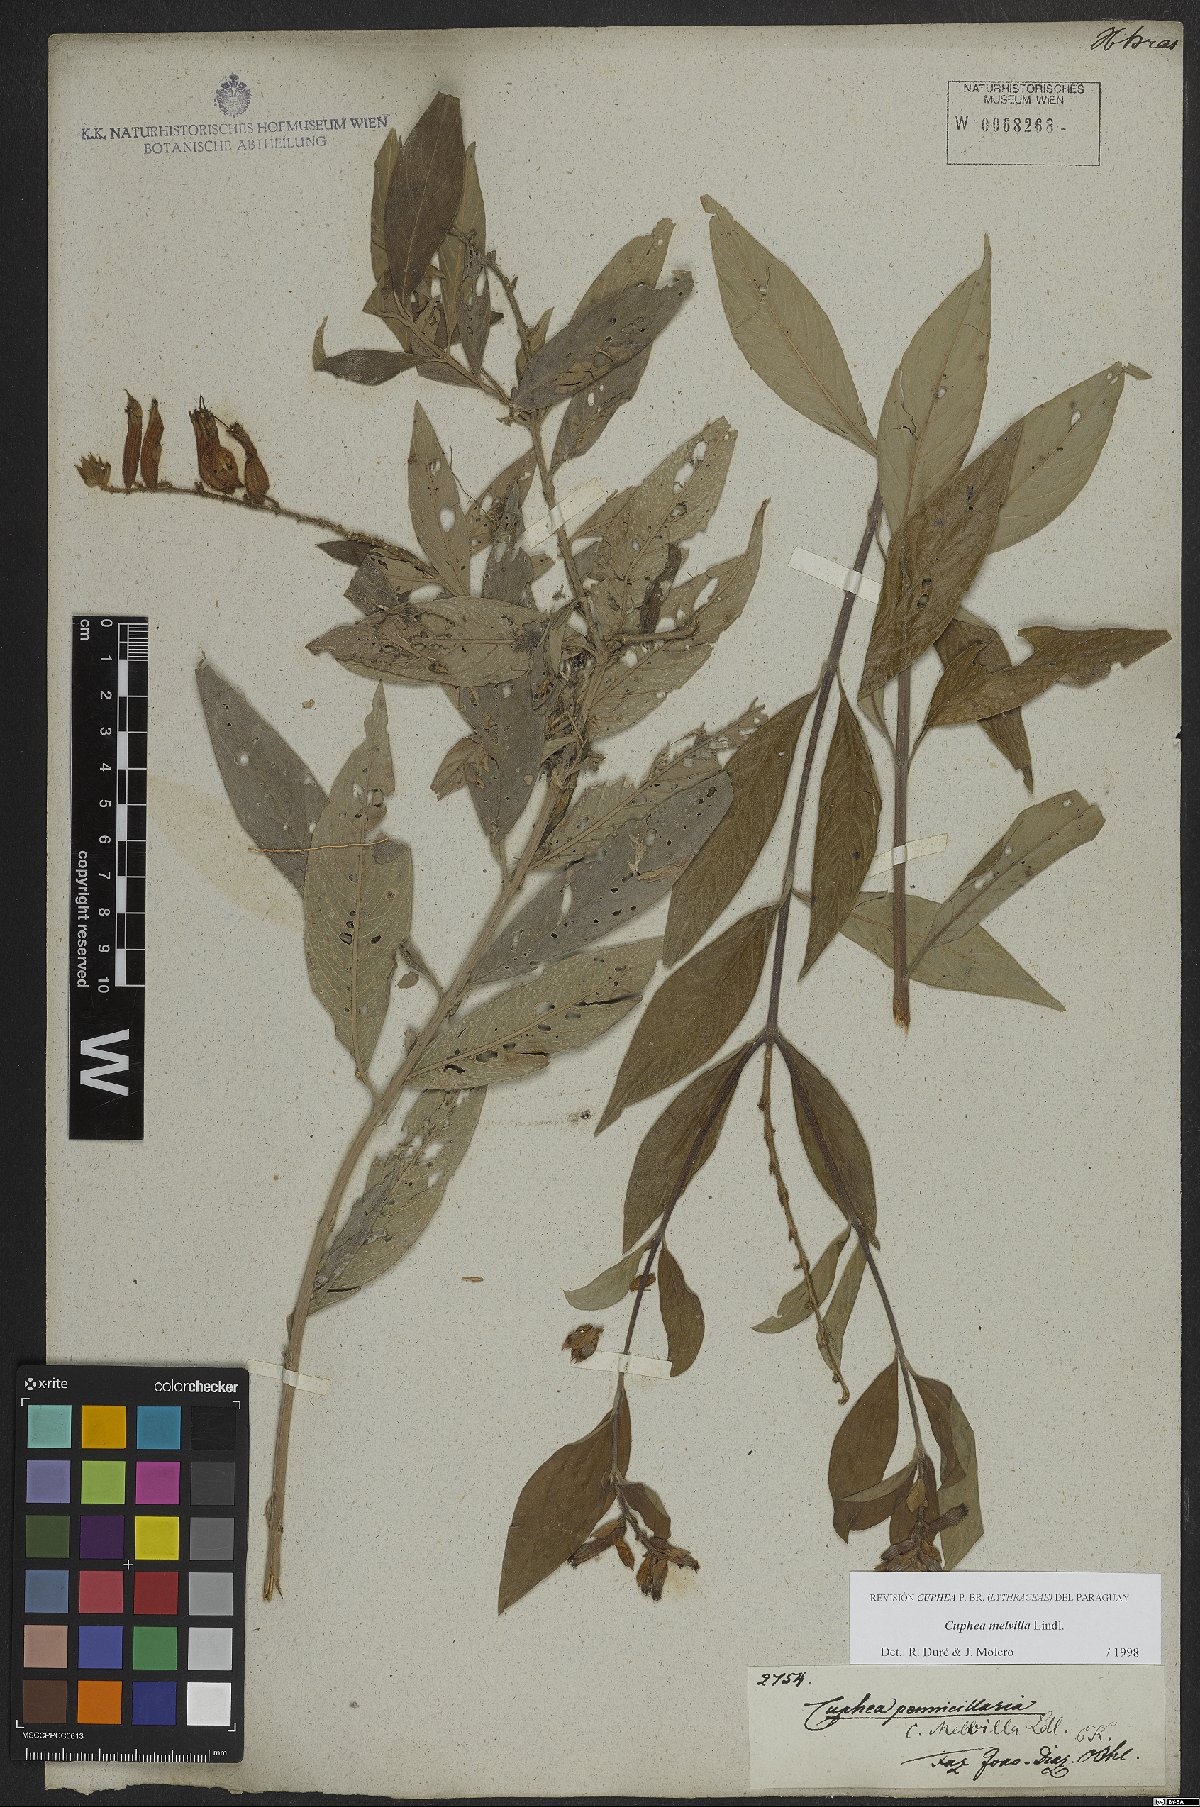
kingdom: Plantae
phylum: Tracheophyta
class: Magnoliopsida
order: Myrtales
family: Lythraceae
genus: Cuphea
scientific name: Cuphea melvilla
○ ○ ○ ○ ○ ○ ○
= Stated task =
Format the lines from the one containing "phylum: Tracheophyta" through the end of the records as a Markdown table with the columns Row and Entry. Leave out any blank lines.

= Written response =
| Row | Entry |
|---|---|
| 1 | phylum: Tracheophyta |
| 2 | class: Magnoliopsida |
| 3 | order: Myrtales |
| 4 | family: Lythraceae |
| 5 | genus: Cuphea |
| 6 | scientific name: Cuphea melvilla |